I sewed up seven–SEVEN!–batches of burp cloths. I never get tired of making these things! I remember, with my own baby daughter, how handy they were. And the fun fabric combinations keep me from getting burned out on each project. Here are the finished products–click on any one of them for a larger look (each set is either five or six cloths, folded and tied together with a tulle bow):
These next ones are my favorite. Gingham and strawberries–yum!
(This is the point where you say, "MY WORD, is she actually going to make us look at ALL of them?" And the answer would be, "Yes.")
Every time I’ve posted about making burp cloths, I get requests for the pattern and instructions. I don’t have a great track record with tutorials, but I’ll give it a try.
1. Each burp cloth set makes 5-6 burp cloths, depending on how your flannel washes up (and how accurately the lady in the fabric store does the cutting!)

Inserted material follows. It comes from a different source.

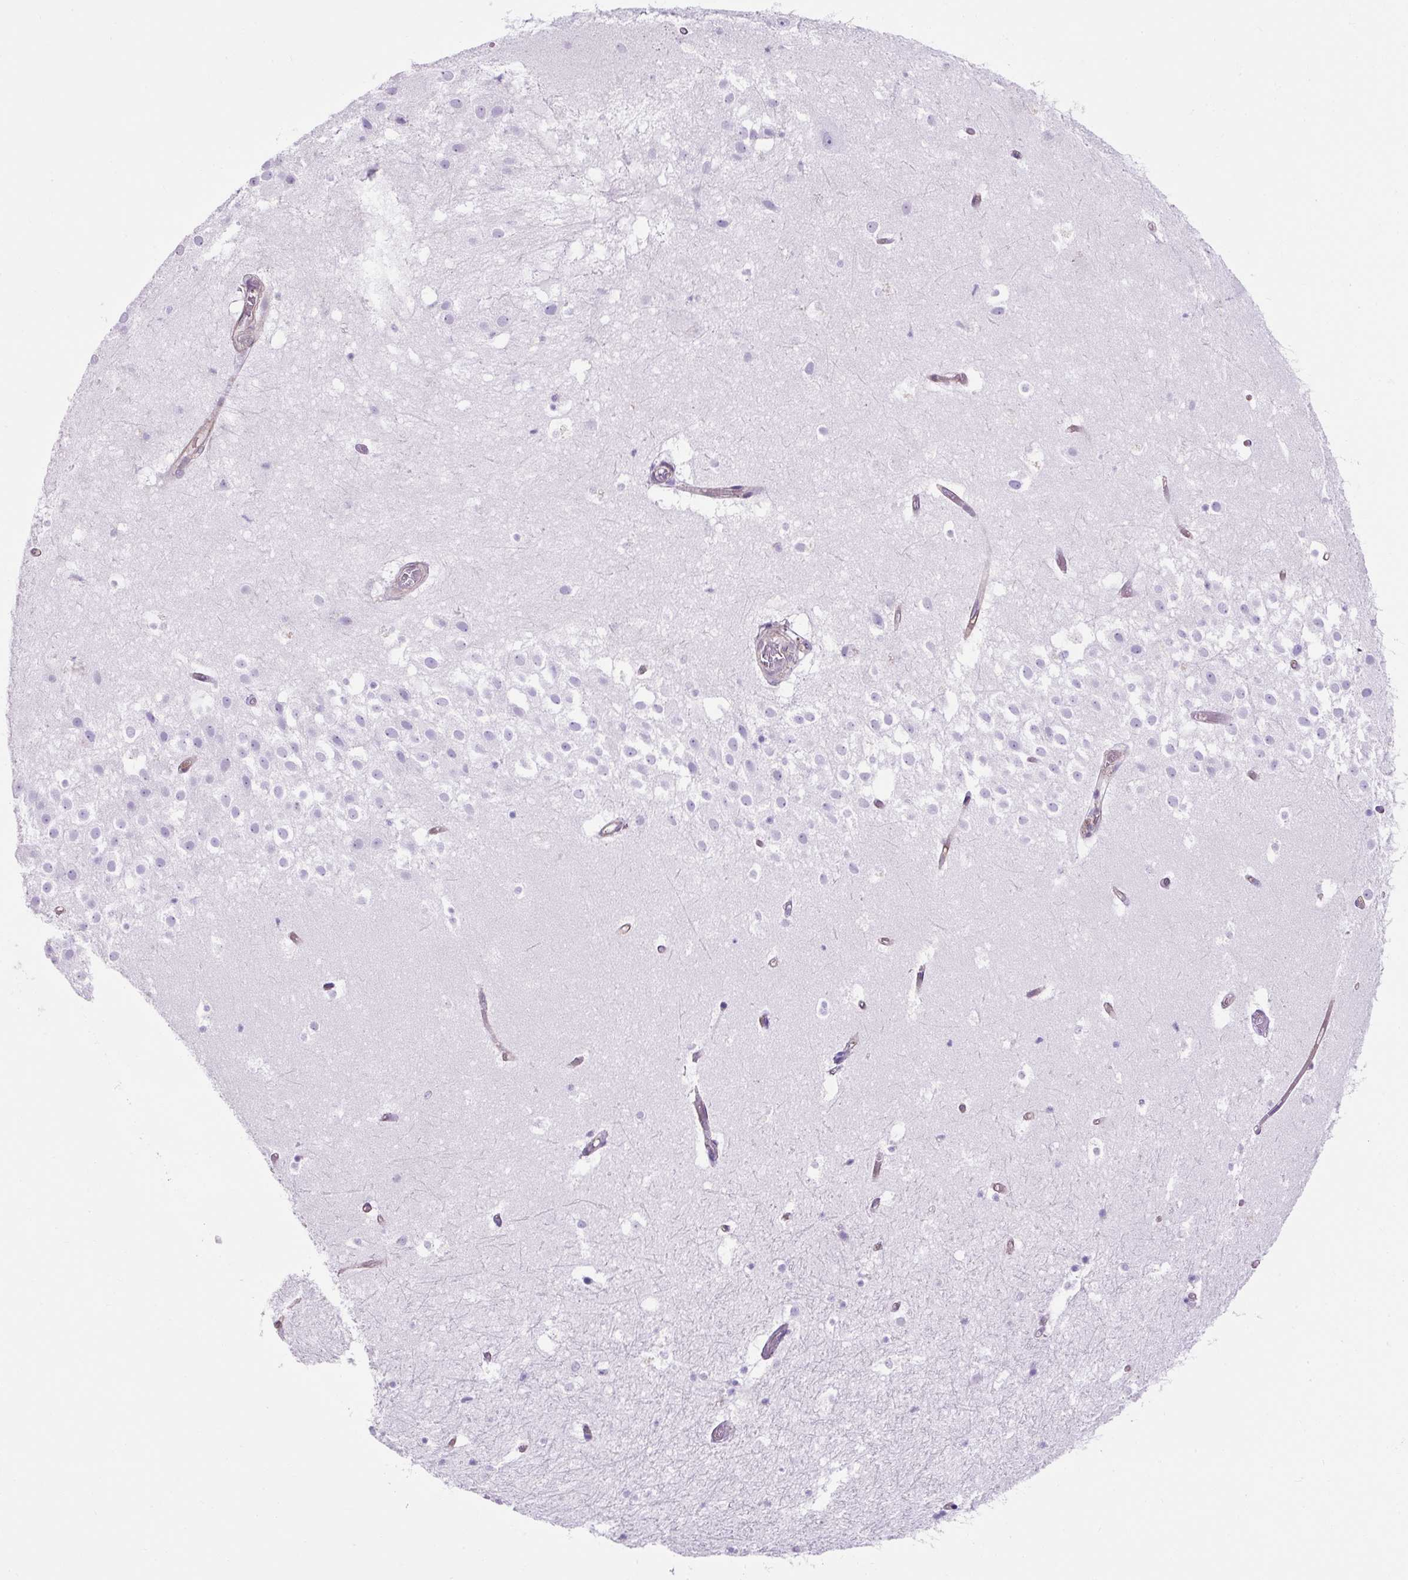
{"staining": {"intensity": "negative", "quantity": "none", "location": "none"}, "tissue": "hippocampus", "cell_type": "Glial cells", "image_type": "normal", "snomed": [{"axis": "morphology", "description": "Normal tissue, NOS"}, {"axis": "topography", "description": "Hippocampus"}], "caption": "Immunohistochemistry (IHC) micrograph of unremarkable hippocampus stained for a protein (brown), which exhibits no expression in glial cells. (DAB immunohistochemistry, high magnification).", "gene": "KRT12", "patient": {"sex": "female", "age": 52}}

2. You’ll need 1 yard each of two coordinating pieces of flannel. I usually pick a pattern with a coordinating gingham or stripe. Watch your fabric stores for half-off sales and stock up!
3. First, make your pattern. Use whatever paper you’d like to make a 11×17 rectangle. Using a plastic cup, trace rounded corners onto your pattern.
4. Wash and iron your flannel.
5. Place your two pieces of flannel, RIGHT SIDES FACING EACH OTHER, together. Lay it out on your cutting surface.
6. For speed, I prefer tracing my pattern onto the flannel, instead of messing with pins.
7. Cut! You should have five or six double-thickness flannel rectangles now–RIGHT SIDES STILL FACING EACH OTHER. It will look like this (click on any of these pictures to enlarge):
8. Sew it together (pin together in a few places first). I use just over a 1/4-inch seam. Leave a 4-5 inch opening, so you can turn it right-side out:
9. Next are two very awkward photos of me trying to turn it right-side out with only one-hand. Um, please use two hands.
10. Flatten the seams. You can either do this very quickly and neatly with an iron, or you can do it SLOWLY using your fingers and pins while sitting on the couch watching American Idol (guess which one I chose?):
Be sure you pin up that 4-5 inch opening especially securely.
11. Now, back to your sewing machine. Using just under a 1/4" seam, sew all around the edge, including the opening. If you’re using that tiny seam, it will close the opening up for you–no hand work!
12. Your finished seam is going to look something like this:
14. Here’s each side of a finished pair:
13. Fold them up all pretty, alternating between which patterns are on the outside (see pictures at beginning of this post), and tie them up with a bow.
I’ve learned this project seems to go a LOT faster when you sew several sets at once. And it feels good being set for baby gifts for a while!